Leaving out the pictures, retype the lines from the beginning of the listing through the line containing "The book ended".

Data to use —
┄┄┄┄┄┄┄┄┄┄
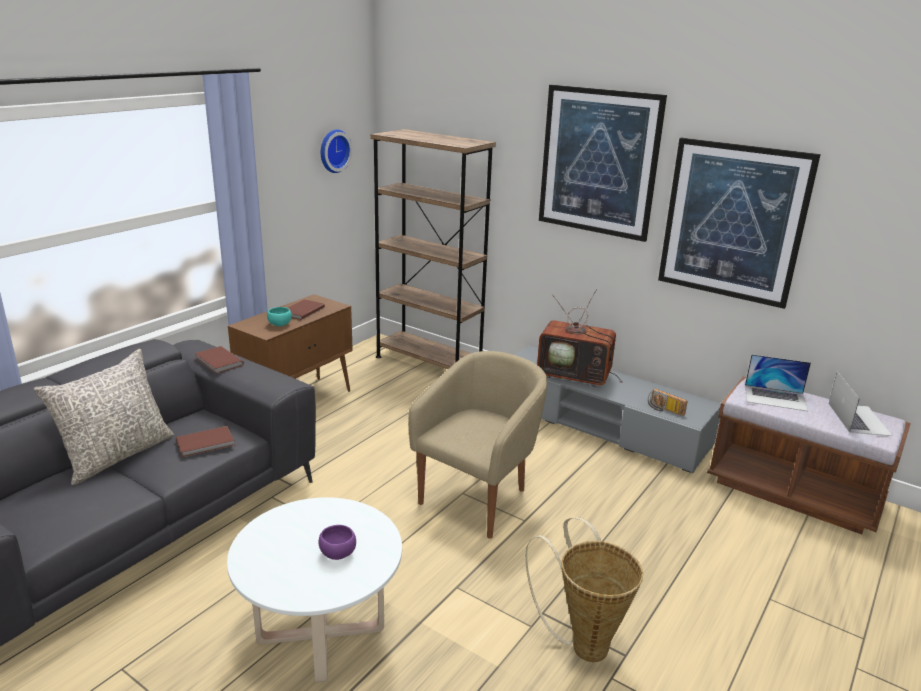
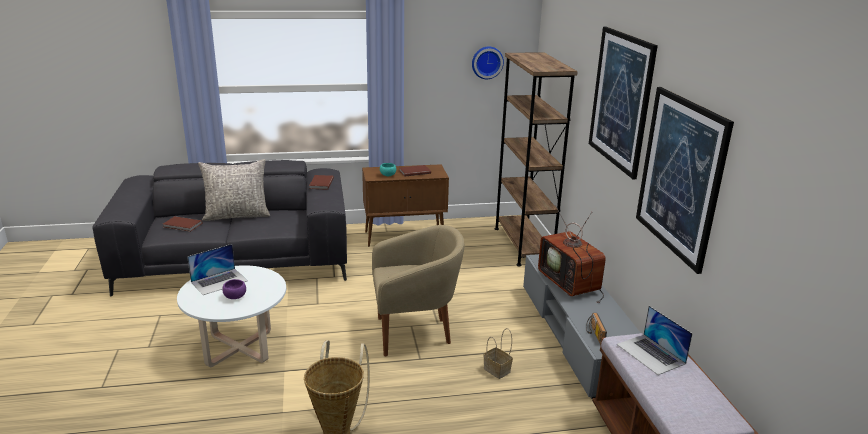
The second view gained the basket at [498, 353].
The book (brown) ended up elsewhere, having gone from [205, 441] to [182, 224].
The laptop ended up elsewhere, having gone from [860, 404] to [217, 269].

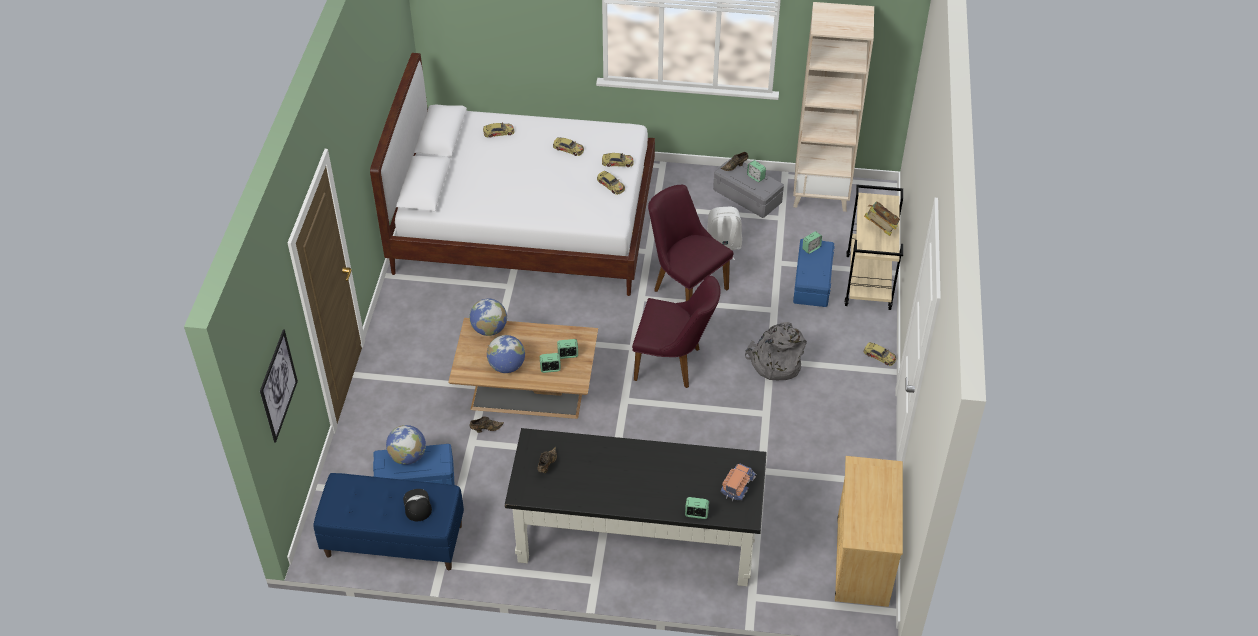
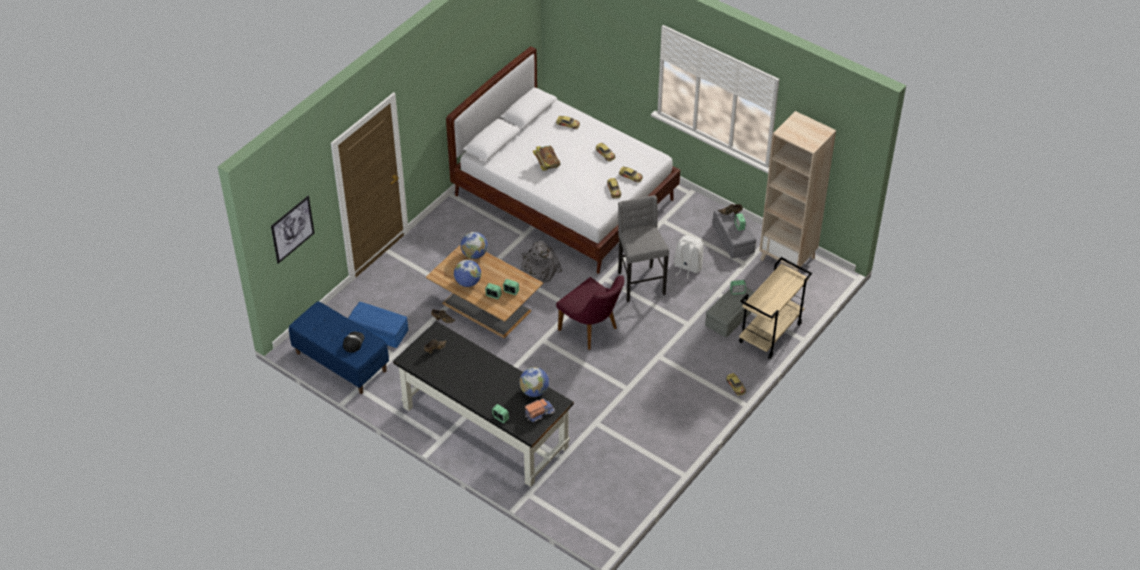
The second view lost the dresser (beige) at [869, 531].
The globe ended up elsewhere, having gone from [406, 445] to [534, 382].
The backpack (grey) ended up elsewhere, having gone from [776, 351] to [541, 262].
The book ended up elsewhere, having gone from [882, 218] to [547, 158].
Where the chair (purple) stood at [690, 243], the stool (grey) came to stand at [643, 248].
What was the storage box (blue) at [814, 273] turned into the storage box (grey) at [729, 312].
┄┄┄┄┄┄┄┄┄┄
Solution to this exercise —
The second view gained the basket at [498, 353].
The book (brown) ended up elsewhere, having gone from [205, 441] to [182, 224].
The laptop ended up elsewhere, having gone from [860, 404] to [217, 269].

The second view lost the dresser (beige) at [869, 531].
The globe ended up elsewhere, having gone from [406, 445] to [534, 382].
The backpack (grey) ended up elsewhere, having gone from [776, 351] to [541, 262].
The book ended up elsewhere, having gone from [882, 218] to [547, 158].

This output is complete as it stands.